我有一个基本的表结果(id,winner_id,loser_id)。 winner_id和loser_id都引用“玩家”表中的相同列。我可以通过1个GROUP BY查询来检索总赢数,并且可以检索非常类似的一个来检索总损失数。
select winner_id, count(*) as total_wins
from results group by winner_id order by total_wins desc
select loser_id, count(*) as total_losses
from results group by loser_id order by total_losses desc
现在我正在尝试执行一个基本上将这两个查询组合在一起并返回按ID分组的total_results的查询。
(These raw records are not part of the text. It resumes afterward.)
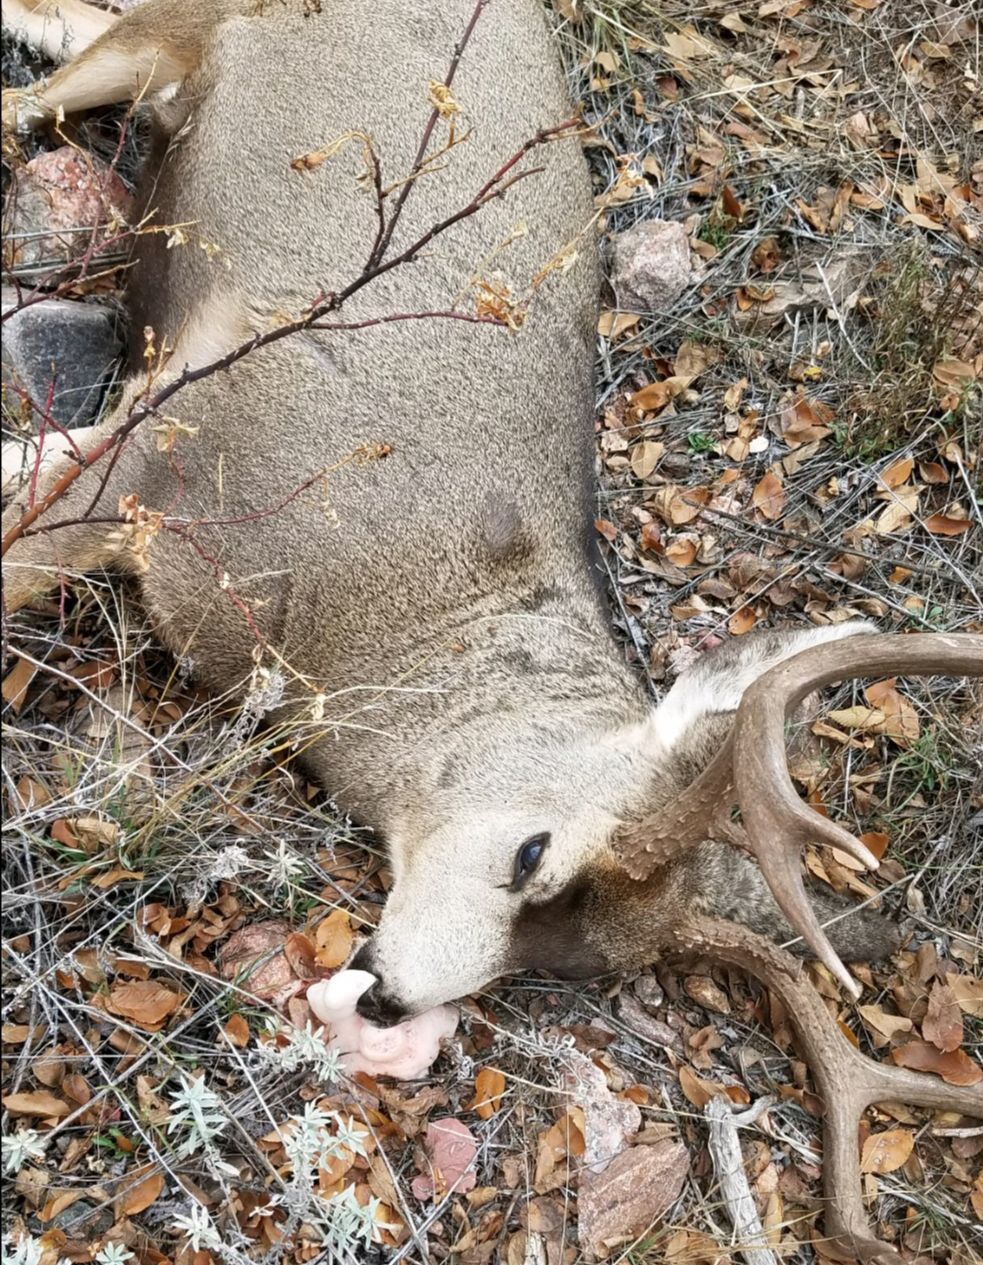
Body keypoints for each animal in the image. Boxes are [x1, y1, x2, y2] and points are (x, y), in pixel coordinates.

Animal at [2, 2, 980, 1259]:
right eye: (530, 855)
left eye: (545, 973)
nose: (385, 995)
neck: (361, 621)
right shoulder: (182, 437)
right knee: (38, 99)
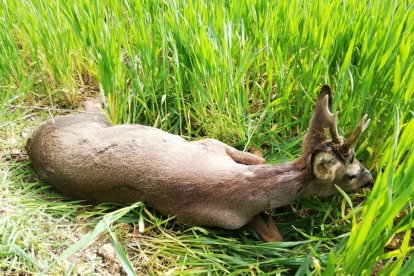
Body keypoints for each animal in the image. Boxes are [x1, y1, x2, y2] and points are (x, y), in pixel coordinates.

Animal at [27, 85, 374, 240]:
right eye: (351, 174)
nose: (371, 178)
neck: (247, 190)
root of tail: (30, 141)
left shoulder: (212, 146)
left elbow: (256, 156)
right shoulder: (217, 216)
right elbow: (272, 234)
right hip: (94, 119)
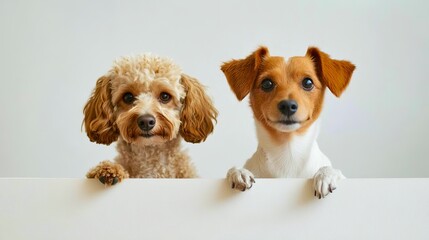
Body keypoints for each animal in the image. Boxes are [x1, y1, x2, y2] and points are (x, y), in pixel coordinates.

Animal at [221, 46, 354, 198]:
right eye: (267, 83)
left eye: (308, 82)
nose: (287, 105)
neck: (288, 152)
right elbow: (234, 169)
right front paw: (239, 172)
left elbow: (333, 170)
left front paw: (326, 174)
有人能指出我正确的方向吗?
答案 0 :(得分:2)
如果您确实返回了播放器的ID,那么查询似乎更有意义。否则,您只需订购一定数量的数字,但不能参考他们对应的数字:
select player_id, sum(total) total from (
select winner_id player_id, count(*) total from results group by winner_id
union all
select loser_id, count(*) from results group by loser_id
) s
group by player_id
order by total desc
答案 1 :(得分:1)
您可以在每个子查询的结果中包含id并将它们连接在一起。然后你可以减去两个计数:
SELECT id, total_wins - total_losses AS total_results
FROM (
SELECT winner_id AS id, count(*) AS total_wins
FROM results
GROUP BY winner_id
) AS w
JOIN (
SELECT loser_id AS id, count(*) AS total_losses
FROM results
GROUP BY loser_id
) AS l USING (id)
ORDER BY total_results DESC;
请注意,[INNER] JOIN会从两个子查询中未显示的结果中删除任何id。
您可以使用 OUTER JOIN来保留此类行,并且必须添加COALESCE来处理NULL值:
SELECT id, COALESCE(total_wins, 0) - COALESCE(total_losses, 0) AS total_results
FROM (
SELECT winner_id AS id, count(*) AS total_wins
FROM results
GROUP BY winner_id
) AS w
FULL OUTER JOIN (
SELECT loser_id AS id, count(*) AS total_losses
FROM results
GROUP BY loser_id
) AS l USING (id)
ORDER BY total_results DESC;
<击>
我刚刚意识到MySQL doesn't support FULL OUTER JOIN
使用@Mosty supplied的UNION ALL方法
或者使用LEFT JOIN将两个子查询连接到包含所有ID的表。